Article Text
Abstract
Background The decision published from the Court of Appeal of England and Wales in 2014 in the case of Tracey vs Cambridge University Hospital ( ‘the Tracey judgement’) changed the requirements for discussing Do Not Attempt Cardiopulmonary Resuscitation (DNACPR) decisions with patients.
Methods A retrospective case note review aiming to identify changes in practice when discussing DNACPR decisions following the Tracey judgement. 150 case notes from 2013 (before the Tracey judgement) were compared with 150 case notes from 2015 (following the Tracey judgement) at five hospices in the West Midlands. The notes were analysed to identify whether the judgement had resulted in a change in how frequently DNACPR decisions were discussed with patients or their families, as well as any changes in the rationale for not discussing such decisions.

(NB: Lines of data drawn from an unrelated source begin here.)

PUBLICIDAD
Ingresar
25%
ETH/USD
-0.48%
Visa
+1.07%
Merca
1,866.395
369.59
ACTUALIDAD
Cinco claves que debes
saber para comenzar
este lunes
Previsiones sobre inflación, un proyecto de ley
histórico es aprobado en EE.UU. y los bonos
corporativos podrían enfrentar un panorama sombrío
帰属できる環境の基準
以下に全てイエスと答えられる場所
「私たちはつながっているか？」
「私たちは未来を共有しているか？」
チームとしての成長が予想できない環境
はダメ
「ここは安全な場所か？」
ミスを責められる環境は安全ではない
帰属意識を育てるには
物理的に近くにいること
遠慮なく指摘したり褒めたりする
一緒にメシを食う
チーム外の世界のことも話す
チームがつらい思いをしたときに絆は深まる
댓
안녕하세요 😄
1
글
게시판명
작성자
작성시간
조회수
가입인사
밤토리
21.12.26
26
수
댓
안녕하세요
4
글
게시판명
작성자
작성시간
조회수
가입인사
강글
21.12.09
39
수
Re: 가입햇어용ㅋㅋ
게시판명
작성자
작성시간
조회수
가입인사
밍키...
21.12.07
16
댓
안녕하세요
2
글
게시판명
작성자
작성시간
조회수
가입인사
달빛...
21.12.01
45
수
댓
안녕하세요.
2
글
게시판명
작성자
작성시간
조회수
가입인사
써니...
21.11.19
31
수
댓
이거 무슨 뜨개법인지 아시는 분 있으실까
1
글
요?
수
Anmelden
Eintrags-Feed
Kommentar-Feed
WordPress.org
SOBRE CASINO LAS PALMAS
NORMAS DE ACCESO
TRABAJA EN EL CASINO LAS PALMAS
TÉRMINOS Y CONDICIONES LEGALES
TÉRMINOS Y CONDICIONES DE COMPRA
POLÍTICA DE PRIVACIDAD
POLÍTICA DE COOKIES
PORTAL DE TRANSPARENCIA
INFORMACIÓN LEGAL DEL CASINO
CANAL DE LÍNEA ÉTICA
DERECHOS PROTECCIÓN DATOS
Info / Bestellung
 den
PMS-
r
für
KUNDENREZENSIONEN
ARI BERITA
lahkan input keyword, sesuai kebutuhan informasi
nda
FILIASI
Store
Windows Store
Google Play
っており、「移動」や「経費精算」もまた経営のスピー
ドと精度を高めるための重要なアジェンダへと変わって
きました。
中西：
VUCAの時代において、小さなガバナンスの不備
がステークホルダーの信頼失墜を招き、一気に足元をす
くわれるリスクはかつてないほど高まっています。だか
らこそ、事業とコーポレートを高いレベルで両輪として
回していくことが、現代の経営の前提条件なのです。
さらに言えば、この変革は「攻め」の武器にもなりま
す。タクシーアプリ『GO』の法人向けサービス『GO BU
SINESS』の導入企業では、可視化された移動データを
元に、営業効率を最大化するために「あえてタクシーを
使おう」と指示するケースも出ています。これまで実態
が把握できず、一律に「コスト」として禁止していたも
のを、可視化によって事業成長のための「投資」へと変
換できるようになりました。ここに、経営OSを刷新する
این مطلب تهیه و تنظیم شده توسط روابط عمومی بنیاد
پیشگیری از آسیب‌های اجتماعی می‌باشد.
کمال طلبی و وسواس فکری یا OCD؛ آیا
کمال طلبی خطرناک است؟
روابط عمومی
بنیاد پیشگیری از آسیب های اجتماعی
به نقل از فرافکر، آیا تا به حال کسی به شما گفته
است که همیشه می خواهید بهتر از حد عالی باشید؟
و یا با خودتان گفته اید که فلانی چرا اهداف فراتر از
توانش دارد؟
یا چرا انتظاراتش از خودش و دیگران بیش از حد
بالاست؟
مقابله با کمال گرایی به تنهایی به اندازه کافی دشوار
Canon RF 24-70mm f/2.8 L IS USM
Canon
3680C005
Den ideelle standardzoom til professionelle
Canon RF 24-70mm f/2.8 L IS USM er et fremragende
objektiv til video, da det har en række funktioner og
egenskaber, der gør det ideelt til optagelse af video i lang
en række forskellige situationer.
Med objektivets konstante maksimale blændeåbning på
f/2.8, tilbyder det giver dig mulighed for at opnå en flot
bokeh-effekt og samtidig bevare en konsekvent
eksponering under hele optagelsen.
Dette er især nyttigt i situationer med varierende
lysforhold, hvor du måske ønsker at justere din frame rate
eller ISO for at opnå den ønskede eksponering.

Results Discussions with patients increased from 31% to 60% and with relatives from 29% to 59%. The most common reason that DNACPR decisions were not discussed with patients or relatives changed from a belief that these discussions would cause distress in 2013 (23%) to the patient lacking capacity to engage in such discussions in 2015 (40%). There was a lack of consistency and clarity in defining the concept of ‘physical or psychological harm’ following the Tracey judgement.
Conclusion Healthcare professionals specialising in palliative care in the region and time frame studied are discussing DNACPR decisions more frequently with patients and families following the Tracey judgement but clarity on what constitutes ‘physical or psychological harm’ caused by these discussions is still required.